Esse trabalho de cruzamento teve início em 2005 e já deu origem a seis novos cultivares de mesa adaptadas ao Cerrado: três com polpa amarela e alto teor de betacaroteno (fonte de vitamina A); uma com raiz creme (um amarelo fraco), que fica amarela depois de cozida; e duas com raízes rosadas, ricas em licopeno (um antioxidante).
De acordo com o chefe de Pesquisa e Desenvolvimento do Embrapa Cerrados, muitos desses estudos contaram com o auxílio da Emater-MG (Empresa de Assistência Técnica e Extensão Rural do Estado de Minas Gerais) e mais de 70 produtores, que testaram e selecionaram a melhor variedade. Esses cultivares de mandioca da Embrapa desenvolvidos para o Cerrado foram protegidos no Ministério da Agricultura, Pecuária e Abastecimento (Mapa), uma espécie de patente.

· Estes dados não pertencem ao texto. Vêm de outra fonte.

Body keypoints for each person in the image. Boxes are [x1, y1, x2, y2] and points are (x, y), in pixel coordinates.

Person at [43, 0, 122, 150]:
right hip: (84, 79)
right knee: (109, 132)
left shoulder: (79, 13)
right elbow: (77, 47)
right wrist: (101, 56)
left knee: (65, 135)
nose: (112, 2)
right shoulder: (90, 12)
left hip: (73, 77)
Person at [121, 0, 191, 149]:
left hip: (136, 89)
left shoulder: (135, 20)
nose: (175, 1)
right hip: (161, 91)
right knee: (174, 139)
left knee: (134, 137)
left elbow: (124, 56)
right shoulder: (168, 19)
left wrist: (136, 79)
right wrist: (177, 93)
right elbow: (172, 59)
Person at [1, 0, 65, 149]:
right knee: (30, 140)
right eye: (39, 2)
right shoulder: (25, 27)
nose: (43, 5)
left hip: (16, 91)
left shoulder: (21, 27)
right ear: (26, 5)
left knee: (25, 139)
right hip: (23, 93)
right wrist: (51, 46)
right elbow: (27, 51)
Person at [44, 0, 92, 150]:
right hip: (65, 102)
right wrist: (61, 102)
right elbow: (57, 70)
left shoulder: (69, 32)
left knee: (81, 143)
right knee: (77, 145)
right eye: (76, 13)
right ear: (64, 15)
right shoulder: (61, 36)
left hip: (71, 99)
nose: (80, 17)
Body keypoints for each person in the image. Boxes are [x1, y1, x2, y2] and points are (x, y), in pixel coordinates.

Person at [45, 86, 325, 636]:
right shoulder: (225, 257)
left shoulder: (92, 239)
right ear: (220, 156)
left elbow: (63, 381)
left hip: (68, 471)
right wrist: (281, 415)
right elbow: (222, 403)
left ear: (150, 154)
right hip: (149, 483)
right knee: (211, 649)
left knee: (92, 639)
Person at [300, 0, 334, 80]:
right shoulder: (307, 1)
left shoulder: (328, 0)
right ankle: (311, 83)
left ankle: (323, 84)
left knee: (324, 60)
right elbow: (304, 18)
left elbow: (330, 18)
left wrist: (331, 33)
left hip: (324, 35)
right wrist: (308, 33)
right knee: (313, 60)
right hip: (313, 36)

Uma variante que ainda está em fase de pesquisa quanto à viabilidade econômica é uma mandioca com raízes açucaradas (com uma espécie de garapa, contendo pouco amido e muita glicose), com potencial para fabricação de xaropes, cachaça, cerveja e até etanol. Antes de desenvolver seus próprios cruzamentos, a Embrapa testava a adaptação de cultivares de outros lugares no Cerrado, visando a qualidade culinária, a produtividade e a resistência à bacteriose (principal doença da mandioca no Cerrado).
Além dessas variantes, a Embrapa Cerrados desenvolve processos que contribuem com o produtor, como o uso das partes aéreas da mandioca na alimentação animal, um exemplo de economia circular. A folhagem, o caule e a casca dessa cultura chegam a ter 20% de proteína. Ao invés de ser jogado fora, esse material é processado e servido aos animais, com o devido balanço nutricional, se transformando em carne e leite.
Outra tecnologia que pode ser aplicada é o uso de uma cobertura plástica do solo. O sistema evita que outras culturas cresçam ao redor da mandioca, eliminando as capinas, já que abafa o mato. Essa prática ainda retém a água no solo e mantém a temperatura elevada, o que aumenta a microbiota e reduz o uso de herbicidas. De acordo com Alano, o uso do plástico aliado à irrigação aumenta a produtividade em 90% (sendo 15% só devido ao uso do plástico). No entanto, uma crítica quanto ao uso dessa técnica é a liberação de microplástico no ambiente.